*** Begin section ***

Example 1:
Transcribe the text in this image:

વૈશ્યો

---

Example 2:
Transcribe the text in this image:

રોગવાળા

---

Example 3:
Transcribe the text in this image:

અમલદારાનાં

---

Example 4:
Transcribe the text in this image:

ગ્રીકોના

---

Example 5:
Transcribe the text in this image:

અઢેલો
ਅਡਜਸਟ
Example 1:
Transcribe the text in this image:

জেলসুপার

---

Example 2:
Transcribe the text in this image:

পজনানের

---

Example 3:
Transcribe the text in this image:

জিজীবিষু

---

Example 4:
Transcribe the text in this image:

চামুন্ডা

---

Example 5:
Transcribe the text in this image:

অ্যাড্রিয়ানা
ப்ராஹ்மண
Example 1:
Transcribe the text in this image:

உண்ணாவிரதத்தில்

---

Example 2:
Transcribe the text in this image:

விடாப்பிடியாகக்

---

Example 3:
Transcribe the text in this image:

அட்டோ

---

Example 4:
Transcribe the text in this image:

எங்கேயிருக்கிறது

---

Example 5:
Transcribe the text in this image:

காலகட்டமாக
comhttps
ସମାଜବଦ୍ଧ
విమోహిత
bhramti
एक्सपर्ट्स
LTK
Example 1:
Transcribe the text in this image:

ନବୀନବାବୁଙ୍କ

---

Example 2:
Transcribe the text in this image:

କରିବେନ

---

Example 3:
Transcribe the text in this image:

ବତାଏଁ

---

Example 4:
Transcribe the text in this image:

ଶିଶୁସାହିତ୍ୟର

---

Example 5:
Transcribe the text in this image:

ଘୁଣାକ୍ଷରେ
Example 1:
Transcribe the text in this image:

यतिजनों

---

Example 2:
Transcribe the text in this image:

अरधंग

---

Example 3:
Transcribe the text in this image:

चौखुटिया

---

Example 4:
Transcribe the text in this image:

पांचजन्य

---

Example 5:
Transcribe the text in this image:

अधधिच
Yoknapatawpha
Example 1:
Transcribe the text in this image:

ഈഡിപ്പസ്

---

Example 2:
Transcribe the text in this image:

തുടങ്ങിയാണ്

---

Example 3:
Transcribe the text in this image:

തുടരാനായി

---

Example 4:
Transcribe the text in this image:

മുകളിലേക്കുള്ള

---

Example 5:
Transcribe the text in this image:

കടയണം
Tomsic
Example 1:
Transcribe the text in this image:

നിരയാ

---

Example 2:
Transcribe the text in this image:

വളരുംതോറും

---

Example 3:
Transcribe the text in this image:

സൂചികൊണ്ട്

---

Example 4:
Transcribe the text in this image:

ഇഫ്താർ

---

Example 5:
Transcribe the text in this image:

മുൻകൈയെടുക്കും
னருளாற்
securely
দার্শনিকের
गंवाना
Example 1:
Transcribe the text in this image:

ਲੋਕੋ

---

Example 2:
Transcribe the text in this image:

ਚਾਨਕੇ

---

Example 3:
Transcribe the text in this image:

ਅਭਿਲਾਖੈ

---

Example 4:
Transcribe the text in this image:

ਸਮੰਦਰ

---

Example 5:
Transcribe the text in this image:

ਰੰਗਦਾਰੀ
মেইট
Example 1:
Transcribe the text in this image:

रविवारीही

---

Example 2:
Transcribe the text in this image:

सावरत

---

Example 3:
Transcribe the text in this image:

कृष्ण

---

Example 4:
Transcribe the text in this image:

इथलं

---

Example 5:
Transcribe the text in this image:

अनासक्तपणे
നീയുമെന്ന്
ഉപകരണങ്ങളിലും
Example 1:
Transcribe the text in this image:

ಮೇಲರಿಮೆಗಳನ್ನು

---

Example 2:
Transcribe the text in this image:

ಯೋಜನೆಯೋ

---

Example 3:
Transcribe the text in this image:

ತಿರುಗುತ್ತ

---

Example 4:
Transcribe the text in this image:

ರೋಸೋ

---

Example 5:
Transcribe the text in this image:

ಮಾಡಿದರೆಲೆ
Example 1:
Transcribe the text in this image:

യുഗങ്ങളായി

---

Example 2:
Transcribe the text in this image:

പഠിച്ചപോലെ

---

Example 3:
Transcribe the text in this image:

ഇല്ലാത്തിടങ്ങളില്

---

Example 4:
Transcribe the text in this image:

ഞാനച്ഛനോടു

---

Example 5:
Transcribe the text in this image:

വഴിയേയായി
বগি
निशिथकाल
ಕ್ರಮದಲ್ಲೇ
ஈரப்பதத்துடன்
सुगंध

*** End section ***

— Description of the task —
Copy every entry exactly, missing none.

— Solution to the exercise —
Example 1:
Transcribe the text in this image:

વૈશ્યો

---

Example 2:
Transcribe the text in this image:

રોગવાળા

---

Example 3:
Transcribe the text in this image:

અમલદારાનાં

---

Example 4:
Transcribe the text in this image:

ગ્રીકોના

---

Example 5:
Transcribe the text in this image:

અઢેલો
ਅਡਜਸਟ
Example 1:
Transcribe the text in this image:

জেলসুপার

---

Example 2:
Transcribe the text in this image:

পজনানের

---

Example 3:
Transcribe the text in this image:

জিজীবিষু

---

Example 4:
Transcribe the text in this image:

চামুন্ডা

---

Example 5:
Transcribe the text in this image:

অ্যাড্রিয়ানা
ப்ராஹ்மண
Example 1:
Transcribe the text in this image:

உண்ணாவிரதத்தில்

---

Example 2:
Transcribe the text in this image:

விடாப்பிடியாகக்

---

Example 3:
Transcribe the text in this image:

அட்டோ

---

Example 4:
Transcribe the text in this image:

எங்கேயிருக்கிறது

---

Example 5:
Transcribe the text in this image:

காலகட்டமாக
comhttps
ସମାଜବଦ୍ଧ
విమోహిత
bhramti
एक्सपर्ट्स
LTK
Example 1:
Transcribe the text in this image:

ନବୀନବାବୁଙ୍କ

---

Example 2:
Transcribe the text in this image:

କରିବେନ

---

Example 3:
Transcribe the text in this image:

ବତାଏଁ

---

Example 4:
Transcribe the text in this image:

ଶିଶୁସାହିତ୍ୟର

---

Example 5:
Transcribe the text in this image:

ଘୁଣାକ୍ଷରେ
Example 1:
Transcribe the text in this image:

यतिजनों

---

Example 2:
Transcribe the text in this image:

अरधंग

---

Example 3:
Transcribe the text in this image:

चौखुटिया

---

Example 4:
Transcribe the text in this image:

पांचजन्य

---

Example 5:
Transcribe the text in this image:

अधधिच
Yoknapatawpha
Example 1:
Transcribe the text in this image:

ഈഡിപ്പസ്

---

Example 2:
Transcribe the text in this image:

തുടങ്ങിയാണ്

---

Example 3:
Transcribe the text in this image:

തുടരാനായി

---

Example 4:
Transcribe the text in this image:

മുകളിലേക്കുള്ള

---

Example 5:
Transcribe the text in this image:

കടയണം
Tomsic
Example 1:
Transcribe the text in this image:

നിരയാ

---

Example 2:
Transcribe the text in this image:

വളരുംതോറും

---

Example 3:
Transcribe the text in this image:

സൂചികൊണ്ട്

---

Example 4:
Transcribe the text in this image:

ഇഫ്താർ

---

Example 5:
Transcribe the text in this image:

മുൻകൈയെടുക്കും
னருளாற்
securely
দার্শনিকের
गंवाना
Example 1:
Transcribe the text in this image:

ਲੋਕੋ

---

Example 2:
Transcribe the text in this image:

ਚਾਨਕੇ

---

Example 3:
Transcribe the text in this image:

ਅਭਿਲਾਖੈ

---

Example 4:
Transcribe the text in this image:

ਸਮੰਦਰ

---

Example 5:
Transcribe the text in this image:

ਰੰਗਦਾਰੀ
মেইট
Example 1:
Transcribe the text in this image:

रविवारीही

---

Example 2:
Transcribe the text in this image:

सावरत

---

Example 3:
Transcribe the text in this image:

कृष्ण

---

Example 4:
Transcribe the text in this image:

इथलं

---

Example 5:
Transcribe the text in this image:

अनासक्तपणे
നീയുമെന്ന്
ഉപകരണങ്ങളിലും
Example 1:
Transcribe the text in this image:

ಮೇಲರಿಮೆಗಳನ್ನು

---

Example 2:
Transcribe the text in this image:

ಯೋಜನೆಯೋ

---

Example 3:
Transcribe the text in this image:

ತಿರುಗುತ್ತ

---

Example 4:
Transcribe the text in this image:

ರೋಸೋ

---

Example 5:
Transcribe the text in this image:

ಮಾಡಿದರೆಲೆ
Example 1:
Transcribe the text in this image:

യുഗങ്ങളായി

---

Example 2:
Transcribe the text in this image:

പഠിച്ചപോലെ

---

Example 3:
Transcribe the text in this image:

ഇല്ലാത്തിടങ്ങളില്

---

Example 4:
Transcribe the text in this image:

ഞാനച്ഛനോടു

---

Example 5:
Transcribe the text in this image:

വഴിയേയായി
বগি
निशिथकाल
ಕ್ರಮದಲ್ಲೇ
ஈரப்பதத்துடன்
सुगंध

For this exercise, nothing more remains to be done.